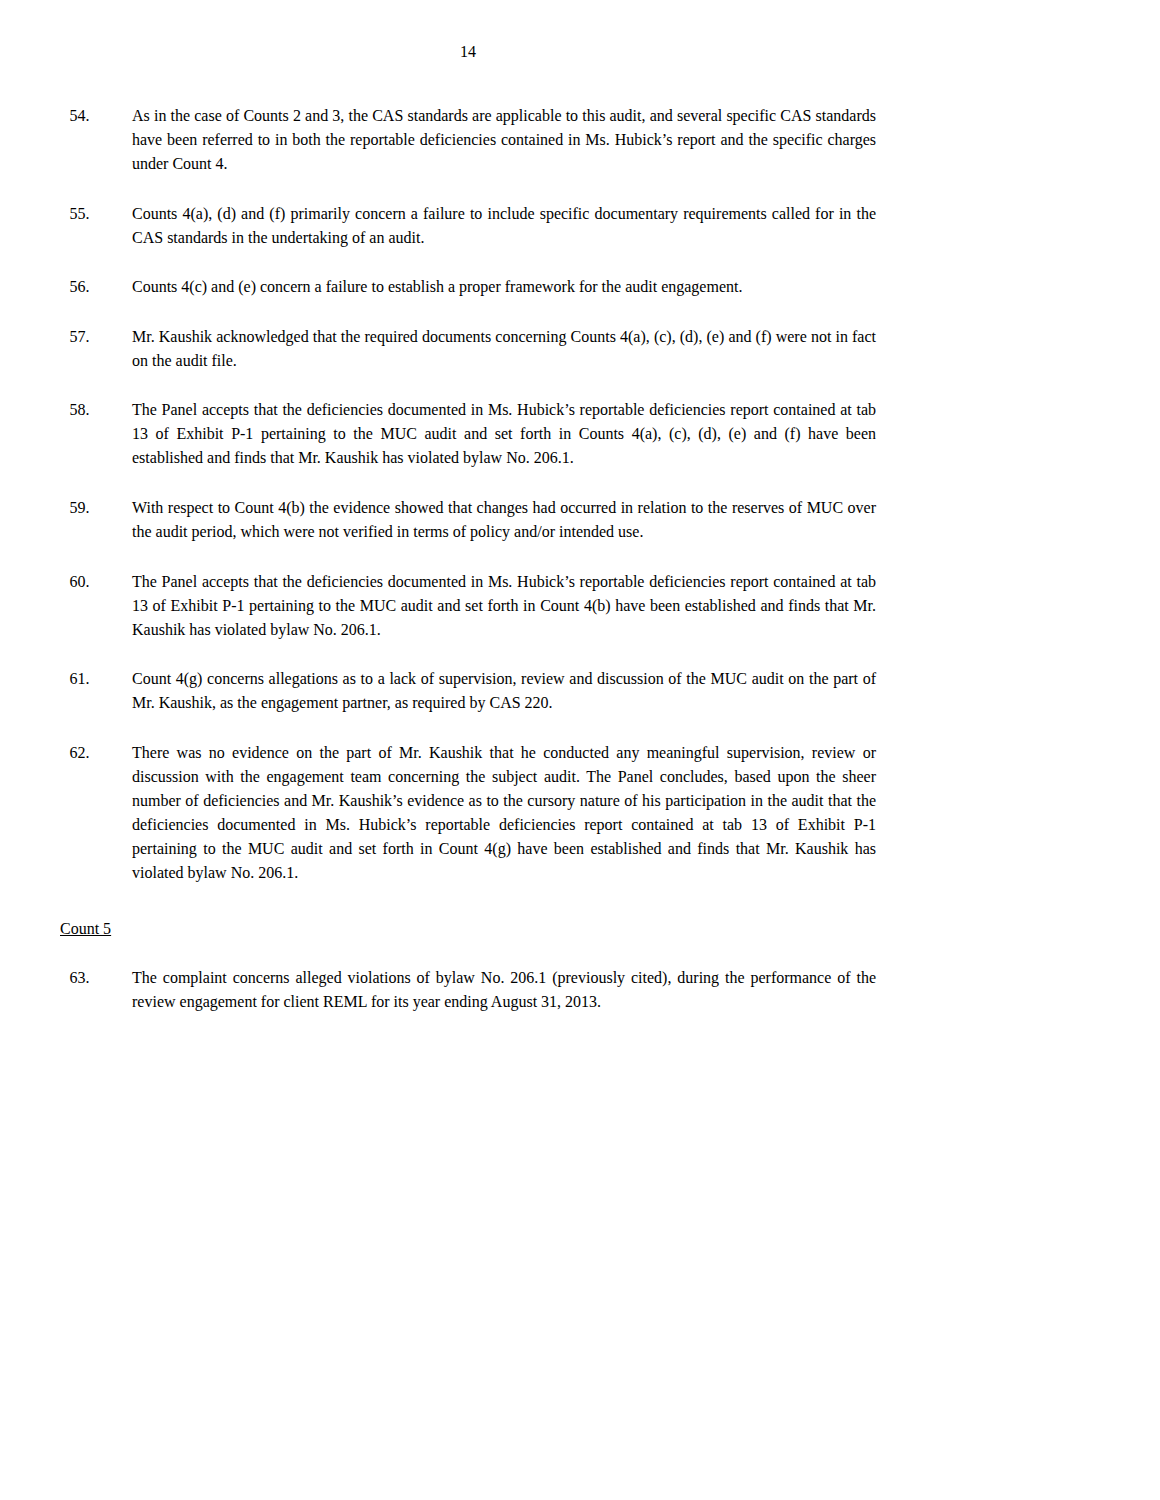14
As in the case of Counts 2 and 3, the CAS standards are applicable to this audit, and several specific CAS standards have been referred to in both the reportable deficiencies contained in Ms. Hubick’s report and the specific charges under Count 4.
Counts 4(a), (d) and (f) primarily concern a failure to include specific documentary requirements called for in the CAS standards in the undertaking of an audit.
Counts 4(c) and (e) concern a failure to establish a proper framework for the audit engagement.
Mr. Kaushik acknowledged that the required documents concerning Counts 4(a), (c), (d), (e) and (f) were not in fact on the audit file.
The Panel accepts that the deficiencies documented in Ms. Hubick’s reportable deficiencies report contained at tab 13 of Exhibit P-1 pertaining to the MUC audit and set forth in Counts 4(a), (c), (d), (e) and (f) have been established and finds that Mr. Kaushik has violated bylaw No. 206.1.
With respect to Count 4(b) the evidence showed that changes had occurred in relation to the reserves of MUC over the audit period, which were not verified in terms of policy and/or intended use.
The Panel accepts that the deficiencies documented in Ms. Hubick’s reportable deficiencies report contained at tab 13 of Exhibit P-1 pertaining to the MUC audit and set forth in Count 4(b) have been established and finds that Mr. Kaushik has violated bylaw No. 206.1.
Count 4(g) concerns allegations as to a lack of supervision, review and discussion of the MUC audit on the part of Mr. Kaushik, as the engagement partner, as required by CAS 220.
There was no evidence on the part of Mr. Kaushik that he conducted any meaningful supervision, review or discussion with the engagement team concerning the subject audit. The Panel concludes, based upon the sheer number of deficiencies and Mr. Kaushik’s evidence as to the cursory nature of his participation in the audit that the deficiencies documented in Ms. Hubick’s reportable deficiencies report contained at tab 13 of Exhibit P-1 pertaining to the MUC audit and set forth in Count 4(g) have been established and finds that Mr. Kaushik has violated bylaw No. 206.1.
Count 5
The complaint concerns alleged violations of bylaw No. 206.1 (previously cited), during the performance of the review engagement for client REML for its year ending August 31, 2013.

...

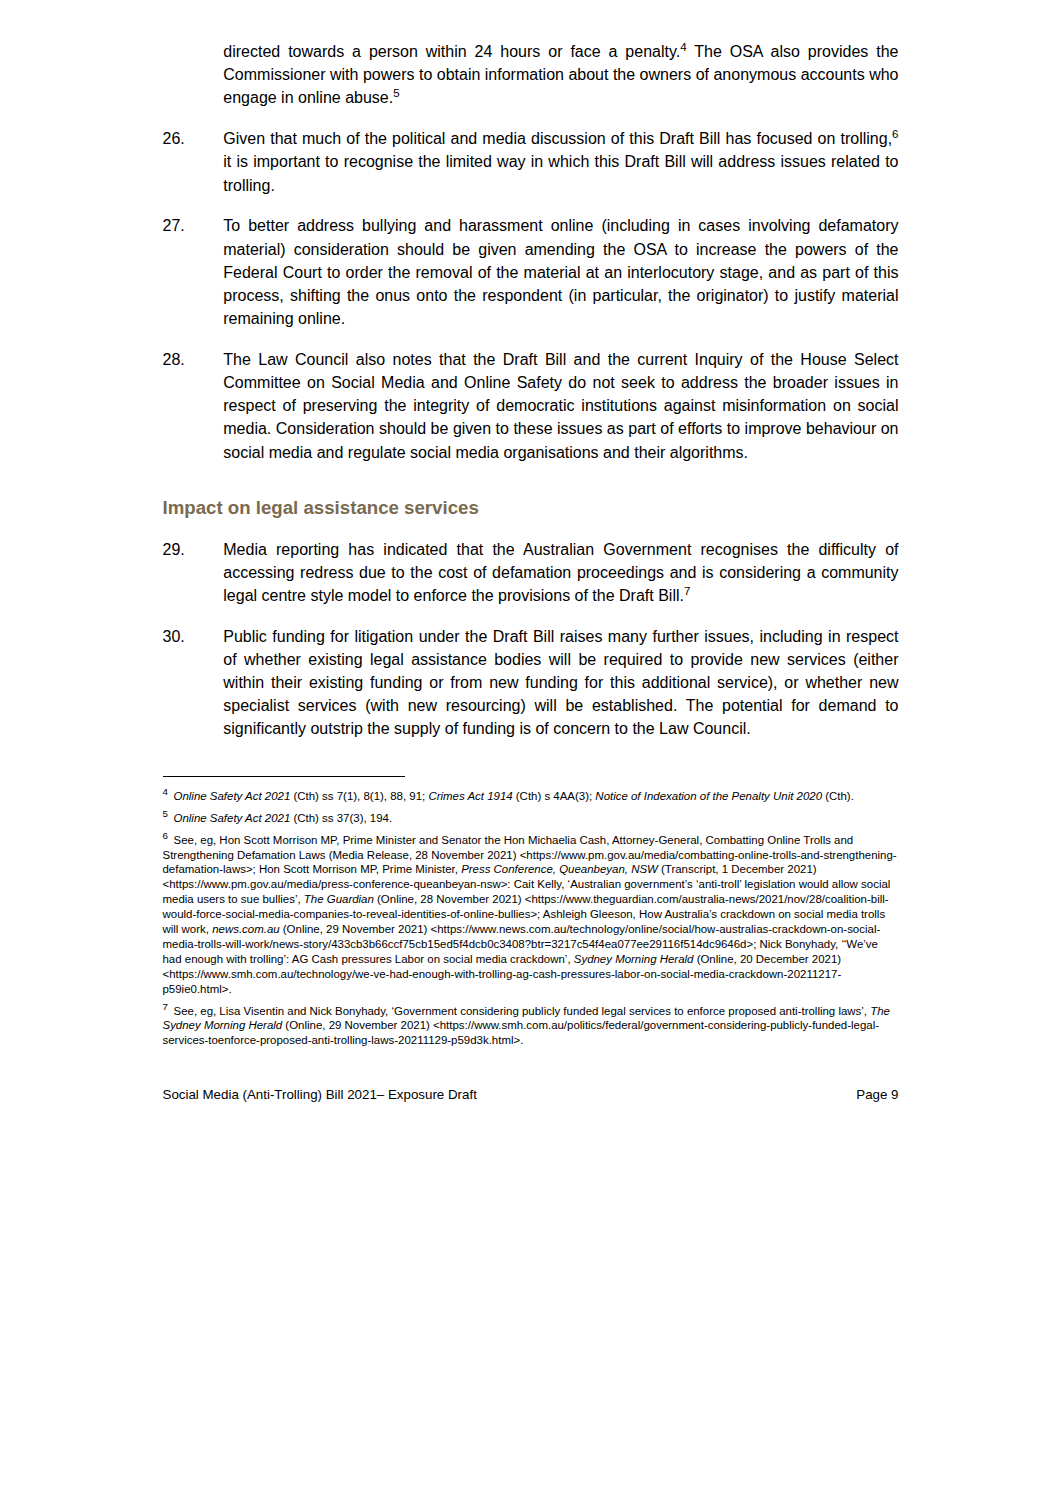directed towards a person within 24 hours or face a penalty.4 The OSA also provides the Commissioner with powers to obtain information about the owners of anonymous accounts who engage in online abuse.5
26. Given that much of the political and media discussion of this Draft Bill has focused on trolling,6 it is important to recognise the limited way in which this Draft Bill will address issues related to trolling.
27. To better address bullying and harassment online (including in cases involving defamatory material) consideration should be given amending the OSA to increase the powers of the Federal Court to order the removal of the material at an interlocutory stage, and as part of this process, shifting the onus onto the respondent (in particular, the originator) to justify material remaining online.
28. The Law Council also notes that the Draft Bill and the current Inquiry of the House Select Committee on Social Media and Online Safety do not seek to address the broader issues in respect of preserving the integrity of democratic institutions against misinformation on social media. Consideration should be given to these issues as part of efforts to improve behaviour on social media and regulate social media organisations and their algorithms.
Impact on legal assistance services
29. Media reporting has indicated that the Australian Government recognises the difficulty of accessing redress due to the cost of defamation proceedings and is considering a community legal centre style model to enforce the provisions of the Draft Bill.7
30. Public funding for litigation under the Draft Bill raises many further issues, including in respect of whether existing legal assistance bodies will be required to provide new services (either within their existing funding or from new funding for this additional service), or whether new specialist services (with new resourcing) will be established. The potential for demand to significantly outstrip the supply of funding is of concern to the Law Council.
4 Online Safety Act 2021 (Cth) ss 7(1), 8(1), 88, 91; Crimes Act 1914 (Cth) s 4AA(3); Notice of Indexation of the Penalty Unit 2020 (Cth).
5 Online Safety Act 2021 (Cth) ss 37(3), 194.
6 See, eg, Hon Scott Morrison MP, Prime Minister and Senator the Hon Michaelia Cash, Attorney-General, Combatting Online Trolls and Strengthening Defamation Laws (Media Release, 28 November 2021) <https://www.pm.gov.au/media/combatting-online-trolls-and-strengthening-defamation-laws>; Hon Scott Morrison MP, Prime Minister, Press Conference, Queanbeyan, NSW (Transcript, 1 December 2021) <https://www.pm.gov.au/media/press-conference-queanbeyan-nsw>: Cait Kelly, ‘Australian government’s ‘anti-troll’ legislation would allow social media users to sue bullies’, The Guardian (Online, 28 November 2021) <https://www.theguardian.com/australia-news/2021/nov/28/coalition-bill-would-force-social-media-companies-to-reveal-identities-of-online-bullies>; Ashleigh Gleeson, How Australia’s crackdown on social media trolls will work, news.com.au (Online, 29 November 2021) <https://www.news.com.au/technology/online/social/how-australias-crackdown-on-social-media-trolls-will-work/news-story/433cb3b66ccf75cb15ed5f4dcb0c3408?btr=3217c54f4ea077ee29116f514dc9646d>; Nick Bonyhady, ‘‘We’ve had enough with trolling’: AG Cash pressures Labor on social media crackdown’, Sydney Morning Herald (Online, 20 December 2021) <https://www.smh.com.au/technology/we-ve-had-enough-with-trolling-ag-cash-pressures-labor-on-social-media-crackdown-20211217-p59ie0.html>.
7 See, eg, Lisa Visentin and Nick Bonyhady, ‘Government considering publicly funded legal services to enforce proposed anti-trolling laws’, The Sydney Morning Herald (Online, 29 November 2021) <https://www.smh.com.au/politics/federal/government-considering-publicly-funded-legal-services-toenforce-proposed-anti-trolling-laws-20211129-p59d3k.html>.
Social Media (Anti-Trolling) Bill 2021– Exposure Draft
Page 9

■ Problem statement ■
Scan the entries above for the line containing "Count 4(g) concerns", and copy it and all lines after it exactly, down to and including the line containing "The complaint concerns".

■ Problem solution ■
Count 4(g) concerns allegations as to a lack of supervision, review and discussion of the MUC audit on the part of Mr. Kaushik, as the engagement partner, as required by CAS 220.
There was no evidence on the part of Mr. Kaushik that he conducted any meaningful supervision, review or discussion with the engagement team concerning the subject audit. The Panel concludes, based upon the sheer number of deficiencies and Mr. Kaushik’s evidence as to the cursory nature of his participation in the audit that the deficiencies documented in Ms. Hubick’s reportable deficiencies report contained at tab 13 of Exhibit P-1 pertaining to the MUC audit and set forth in Count 4(g) have been established and finds that Mr. Kaushik has violated bylaw No. 206.1.
Count 5
The complaint concerns alleged violations of bylaw No. 206.1 (previously cited), during the performance of the review engagement for client REML for its year ending August 31, 2013.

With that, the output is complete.